The study, led by co-principal investigator Tracey J. Woodruff, PhD, MPH, professor of obstetrics and gynecology and reproductive sciences at UC San Francisco along with Jennifer Parker, PhD, of the National Center for Health Statistics, Centers for Disease Control and Prevention, is the largest of its kind ever performed.
It analyzed data collected from more than three million births in nine nations at 14 sites in North America, South America, Europe, Asia and Australia.

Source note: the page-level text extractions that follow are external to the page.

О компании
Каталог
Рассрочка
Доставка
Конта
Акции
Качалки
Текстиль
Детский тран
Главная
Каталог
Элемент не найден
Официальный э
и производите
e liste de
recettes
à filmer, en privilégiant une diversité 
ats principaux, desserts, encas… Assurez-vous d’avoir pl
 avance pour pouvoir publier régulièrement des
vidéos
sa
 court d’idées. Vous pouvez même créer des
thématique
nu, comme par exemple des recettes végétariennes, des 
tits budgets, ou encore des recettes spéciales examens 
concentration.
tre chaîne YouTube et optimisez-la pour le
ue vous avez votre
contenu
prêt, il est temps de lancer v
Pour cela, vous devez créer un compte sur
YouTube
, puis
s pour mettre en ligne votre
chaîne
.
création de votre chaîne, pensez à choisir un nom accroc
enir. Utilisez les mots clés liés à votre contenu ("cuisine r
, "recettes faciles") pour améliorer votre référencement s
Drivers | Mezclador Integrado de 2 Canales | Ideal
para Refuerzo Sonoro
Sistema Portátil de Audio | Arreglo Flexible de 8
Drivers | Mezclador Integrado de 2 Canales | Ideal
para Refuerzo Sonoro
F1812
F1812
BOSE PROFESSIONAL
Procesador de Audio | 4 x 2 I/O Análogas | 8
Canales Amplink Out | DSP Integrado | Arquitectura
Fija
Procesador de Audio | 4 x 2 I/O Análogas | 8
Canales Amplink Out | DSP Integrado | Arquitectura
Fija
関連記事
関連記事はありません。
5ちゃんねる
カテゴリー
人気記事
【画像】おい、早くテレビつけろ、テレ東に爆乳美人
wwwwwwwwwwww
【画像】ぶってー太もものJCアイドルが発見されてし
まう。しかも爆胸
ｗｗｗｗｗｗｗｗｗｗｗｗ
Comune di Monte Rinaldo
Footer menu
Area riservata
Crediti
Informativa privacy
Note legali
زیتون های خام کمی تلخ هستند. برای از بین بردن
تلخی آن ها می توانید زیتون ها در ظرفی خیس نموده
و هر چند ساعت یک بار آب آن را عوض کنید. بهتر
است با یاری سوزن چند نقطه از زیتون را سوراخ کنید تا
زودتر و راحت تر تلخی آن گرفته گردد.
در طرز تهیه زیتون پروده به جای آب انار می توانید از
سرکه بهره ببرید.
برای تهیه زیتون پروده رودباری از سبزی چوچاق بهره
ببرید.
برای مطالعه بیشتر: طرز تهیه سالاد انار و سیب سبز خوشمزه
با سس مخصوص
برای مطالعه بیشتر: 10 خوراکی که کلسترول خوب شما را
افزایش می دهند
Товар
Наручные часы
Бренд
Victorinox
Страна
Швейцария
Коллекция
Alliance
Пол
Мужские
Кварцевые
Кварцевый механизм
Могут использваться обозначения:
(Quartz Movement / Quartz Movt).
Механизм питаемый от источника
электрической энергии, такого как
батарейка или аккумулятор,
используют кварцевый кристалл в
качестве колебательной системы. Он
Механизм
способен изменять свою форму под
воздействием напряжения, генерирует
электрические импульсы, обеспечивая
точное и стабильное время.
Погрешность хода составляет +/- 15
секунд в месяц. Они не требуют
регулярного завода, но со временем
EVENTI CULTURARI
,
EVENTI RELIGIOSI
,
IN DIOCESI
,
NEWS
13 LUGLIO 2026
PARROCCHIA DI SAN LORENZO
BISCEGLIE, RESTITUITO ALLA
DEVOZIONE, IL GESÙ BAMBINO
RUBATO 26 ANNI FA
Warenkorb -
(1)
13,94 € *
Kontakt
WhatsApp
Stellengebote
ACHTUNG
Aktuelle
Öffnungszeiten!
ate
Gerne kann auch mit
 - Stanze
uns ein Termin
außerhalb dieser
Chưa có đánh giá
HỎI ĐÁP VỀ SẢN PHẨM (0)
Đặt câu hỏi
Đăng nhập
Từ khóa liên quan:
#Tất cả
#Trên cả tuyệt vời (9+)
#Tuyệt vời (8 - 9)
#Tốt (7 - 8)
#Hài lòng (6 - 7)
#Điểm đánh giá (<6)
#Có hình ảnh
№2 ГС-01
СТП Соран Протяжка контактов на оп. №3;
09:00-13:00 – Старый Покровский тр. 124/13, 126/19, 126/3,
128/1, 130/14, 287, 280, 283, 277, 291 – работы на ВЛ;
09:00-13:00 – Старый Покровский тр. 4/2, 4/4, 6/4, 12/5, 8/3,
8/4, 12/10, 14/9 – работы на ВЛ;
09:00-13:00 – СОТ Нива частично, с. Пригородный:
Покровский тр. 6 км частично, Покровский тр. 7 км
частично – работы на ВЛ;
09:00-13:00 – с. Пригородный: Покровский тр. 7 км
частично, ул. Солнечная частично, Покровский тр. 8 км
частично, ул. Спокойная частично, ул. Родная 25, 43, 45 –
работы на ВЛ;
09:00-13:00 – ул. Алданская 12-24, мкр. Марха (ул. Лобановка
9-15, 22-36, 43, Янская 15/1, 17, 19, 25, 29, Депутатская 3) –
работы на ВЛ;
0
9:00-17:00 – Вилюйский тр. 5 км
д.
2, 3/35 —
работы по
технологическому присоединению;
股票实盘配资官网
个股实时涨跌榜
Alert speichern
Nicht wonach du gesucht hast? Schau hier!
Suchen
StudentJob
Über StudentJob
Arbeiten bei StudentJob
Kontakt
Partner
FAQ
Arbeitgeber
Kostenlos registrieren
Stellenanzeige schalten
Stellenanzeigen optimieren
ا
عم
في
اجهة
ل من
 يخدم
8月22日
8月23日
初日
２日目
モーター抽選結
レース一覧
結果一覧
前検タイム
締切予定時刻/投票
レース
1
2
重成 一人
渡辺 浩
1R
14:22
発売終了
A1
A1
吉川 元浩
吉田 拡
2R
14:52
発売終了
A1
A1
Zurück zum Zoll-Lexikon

The researchers found that at sites worldwide, the higher the pollution rate, the greater the rate of low birth weight.
Low birth weight (a weight below 2500 grams or 5.5 pounds) is associated with serious health consequences, including increased risk of postnatal morbidity and mortality and chronic health problems in later life, noted lead author Payam Dadvand, MD, PhD, of the Centre for Research in Environmental Epidemiology (CREAL) in Barcelona, Spain.
In the study, the team assessed data collected from research centres in the International Collaboration on Air Pollution and Pregnancy Outcomes, an international research collaborative established in 2007 to study the effects of pollution on pregnancy outcomes. Most of the data assessed was collected during the mid-1990s to the late 2000s, and in some cases, earlier.
"What's significant is that these are air pollution levels to which practically everyone in the world is commonly exposed. These microscopic particles, which are smaller than the width of a human hair, are in the air that we all breathe," said Woodruff.
Woodruff noted that nations with tighter regulations on particulate air pollution have lower levels of these air pollutants.
Whether these pregnancy exposures can have effects later in life, currently is under investigation through an epidemiological follow-up of some of the children included in these studies.
The study was published in the journal Environmental Health Perspectives.